How the name and the bottle work
ラムネ is a phonetic rendering of "lemonade" — the sounds shifted as the word passed through Japanese. The drink evolved over time from actual lemon flavoring to a lighter, more neutral sweetness that is difficult to describe precisely. Faintly citrusy, faintly sweet, unmistakably its own thing. Some say it tastes like bubble gum. That is not wrong.
What makes ramune instantly recognizable is the bottle. A glass bottle sealed not with a cap but with a marble — a glass ball held in place against a rubber gasket by the pressure of the carbonation inside. To open it, you use a small plastic plunger included with the bottle, pressing the marble down into a chamber at the neck where it rattles around as you drink. The marble cannot be removed while the bottle is sealed.

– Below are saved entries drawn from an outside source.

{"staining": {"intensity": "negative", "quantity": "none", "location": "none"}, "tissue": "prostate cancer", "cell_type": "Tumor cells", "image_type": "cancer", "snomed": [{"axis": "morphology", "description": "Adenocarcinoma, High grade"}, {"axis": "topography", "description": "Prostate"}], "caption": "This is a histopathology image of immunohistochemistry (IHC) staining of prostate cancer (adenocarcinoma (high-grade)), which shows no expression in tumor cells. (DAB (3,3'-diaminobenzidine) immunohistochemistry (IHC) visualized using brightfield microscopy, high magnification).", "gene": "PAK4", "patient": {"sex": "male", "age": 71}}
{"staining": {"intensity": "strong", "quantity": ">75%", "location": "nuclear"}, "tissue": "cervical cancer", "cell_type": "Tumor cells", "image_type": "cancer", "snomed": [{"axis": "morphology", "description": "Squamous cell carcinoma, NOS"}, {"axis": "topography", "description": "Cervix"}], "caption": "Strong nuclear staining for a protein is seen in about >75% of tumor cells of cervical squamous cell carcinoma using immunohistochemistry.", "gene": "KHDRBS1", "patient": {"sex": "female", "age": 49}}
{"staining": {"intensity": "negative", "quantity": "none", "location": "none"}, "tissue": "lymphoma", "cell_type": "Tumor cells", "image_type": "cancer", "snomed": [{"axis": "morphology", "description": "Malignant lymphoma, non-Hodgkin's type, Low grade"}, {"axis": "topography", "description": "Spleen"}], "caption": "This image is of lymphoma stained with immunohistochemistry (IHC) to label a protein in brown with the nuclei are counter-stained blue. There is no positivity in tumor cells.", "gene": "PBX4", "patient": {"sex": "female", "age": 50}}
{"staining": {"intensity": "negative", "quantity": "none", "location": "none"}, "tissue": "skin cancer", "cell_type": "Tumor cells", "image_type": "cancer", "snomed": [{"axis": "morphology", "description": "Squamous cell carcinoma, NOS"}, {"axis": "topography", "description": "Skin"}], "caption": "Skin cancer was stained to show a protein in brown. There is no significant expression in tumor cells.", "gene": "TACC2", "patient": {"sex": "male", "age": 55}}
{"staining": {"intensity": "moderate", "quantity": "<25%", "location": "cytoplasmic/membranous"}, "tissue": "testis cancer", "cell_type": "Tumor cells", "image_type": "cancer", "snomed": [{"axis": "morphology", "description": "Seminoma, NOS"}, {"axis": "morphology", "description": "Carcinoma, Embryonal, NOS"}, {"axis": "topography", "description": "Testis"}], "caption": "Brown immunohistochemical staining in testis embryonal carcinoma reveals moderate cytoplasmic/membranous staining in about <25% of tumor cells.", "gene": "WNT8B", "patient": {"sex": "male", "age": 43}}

It is the carbonation itself that keeps it in place.
This bottle design, called a Codd-neck bottle after its British inventor, was used widely in the 19th century and has since largely disappeared everywhere except Japan, where ramune has kept it alive. Opening one for the first time requires a moment of understanding — you press firmly, there is a hiss, and the marble drops.

When and where you drink it
Ramune is a summer drink in the most specific sense. You find it at 夏祭り, natsumatsuri — summer festivals — alongside yakisoba and shaved ice, the bottle cold and wet from a cooler full of ice water. You drink it while enjoying 夕涼み, yūsuzumi — the evening cooling, the quiet pleasure of sitting outside as the day's heat finally begins to lift.
The cold glass in your hand, the marble rattling, the sound of cicadas somewhere nearby. These things arrive together in memory as a single composite sensation. This is what ramune is — not just a drink but a particular moment of summer, reliably reproduced.
Where it is now
Ramune has traveled beyond Japan in recent decades. It appears in Asian supermarkets internationally, is popular at Japanese cultural festivals abroad, and has developed a following among people who have never been to Japan but encountered it somewhere else first. The bottle does a lot of the work — it is unusual enough to attract attention, satisfying enough to reward it.
The taste is not complex. But some things do not need to be complex to be exactly right for the moment they belong to.